29 - STUDENT - A Signature-free approach to malicious code detection by applying entropy analysis to network streams

Benjamin Jochheim (HAW Hamburg)

As modern software architectures become more and more complex, so are the ways for an attacker on such an architecture. The trend to distribute services of a complex system on various hosts on a network means that such a system becomes even more vulnerable to an attack over the network than a centralized system. Every system on a network has to be patched constantly so that the known attack vectors can be fixed as soon as possible. Traditional virus scanners that likewise operate on a signature database need frequent upgrading to remain effective. However, there will always be a gap between the detection of an attack vector and the time until counter measures apply.

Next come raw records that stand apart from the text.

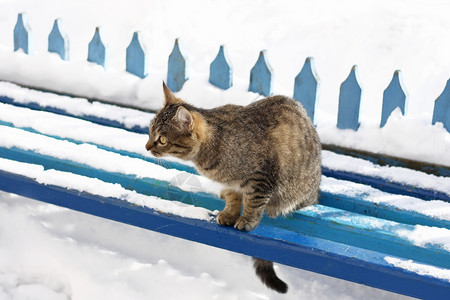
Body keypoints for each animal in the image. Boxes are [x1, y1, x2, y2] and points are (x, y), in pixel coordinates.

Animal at [146, 83, 322, 294]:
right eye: (149, 131)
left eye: (162, 140)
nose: (146, 146)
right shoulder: (231, 183)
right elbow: (233, 196)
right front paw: (230, 213)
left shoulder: (262, 178)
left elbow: (253, 202)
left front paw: (247, 219)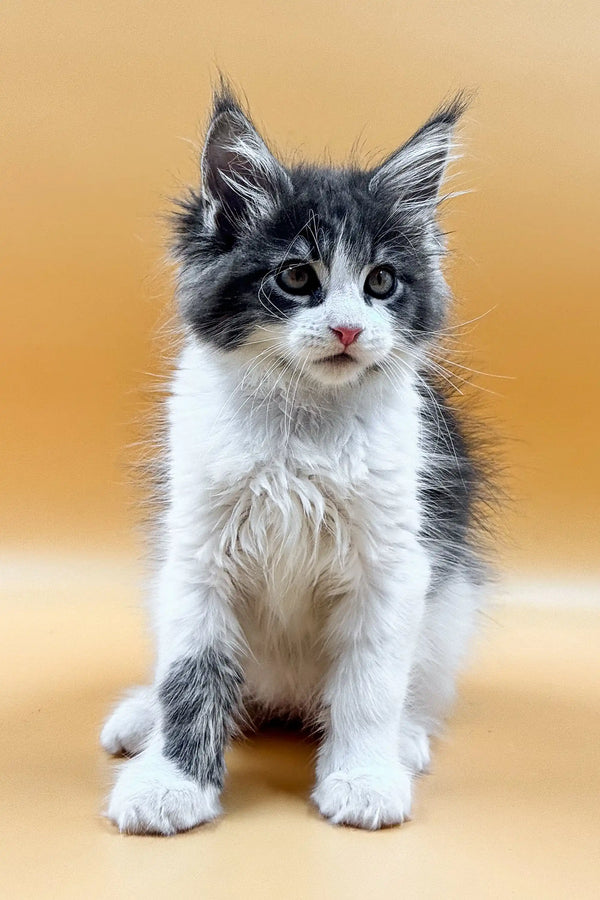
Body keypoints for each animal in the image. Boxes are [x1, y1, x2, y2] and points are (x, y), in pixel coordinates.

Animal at [102, 86, 488, 836]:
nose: (348, 329)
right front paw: (168, 784)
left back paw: (403, 739)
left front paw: (363, 777)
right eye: (299, 276)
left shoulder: (394, 564)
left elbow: (369, 682)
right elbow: (190, 677)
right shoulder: (197, 557)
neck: (300, 427)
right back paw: (140, 715)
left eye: (382, 282)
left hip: (446, 612)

To protect distributed systems from network attacks, it is desirable to provide early warning
procedures that can efficiently diagnose unwanted code fragments in data which frequently indicate network attacks. Such early warnings should not rely on signatures or previous knowledge, but prove sensitive to detecting zero-day exploits. Such early indicators could trigger further analysis of packets, either at end systems or at the network carrier that may support its customers by adding a new layer of security through scanning the network data streams in real-time and detect embedded shell-code attacks.
In this paper, we present early results of a statistical approach to a lightweight scanning of
data streams in real-time that is based on the Shannon Entropy. The Entropy Function [4] can
be used to differentiate between different content types, as displayed in Figure 1.

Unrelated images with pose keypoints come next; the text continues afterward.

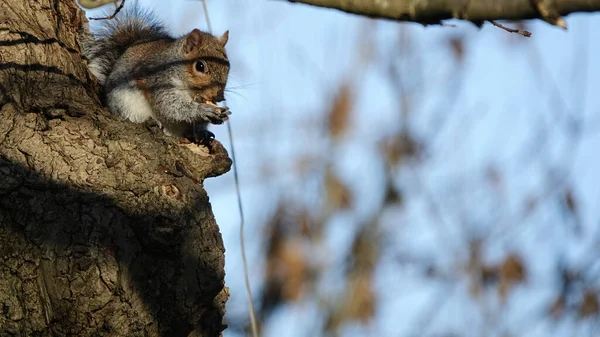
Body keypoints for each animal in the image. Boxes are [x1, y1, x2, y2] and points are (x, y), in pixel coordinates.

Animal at [80, 10, 230, 139]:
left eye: (228, 67)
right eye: (200, 66)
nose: (218, 96)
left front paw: (219, 117)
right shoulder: (159, 79)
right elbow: (168, 106)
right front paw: (202, 110)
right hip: (124, 103)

The scheme uses time-frequency analysis to extract non-stationary properties of entropy
signals. While previous work [2, 3] has used (stationary) entropy averages to roughly distinguish data types, our approach applies a window-based Short-term Fourier Transform (STFT) to the entropy signal. Such an Entropy Spectrum can be seen in Figure 2.
Using threshold filters, we can differentiate between normal data and – possibly embedded –
shell-code with reasonable accuracy. The Figure 3 shows that our filter passed binary ELF-code.
The binary code is successfully detected.
Initially designed for mobiles [5], the proposed scheme can efficiently filter large amounts of
data and find code sequences that can contain malicious code. A shellcode sequence can often be seen as a peak in the entropy spectrum as shown in Figure 4 Those code sequences can then be further processed to filter out false positives.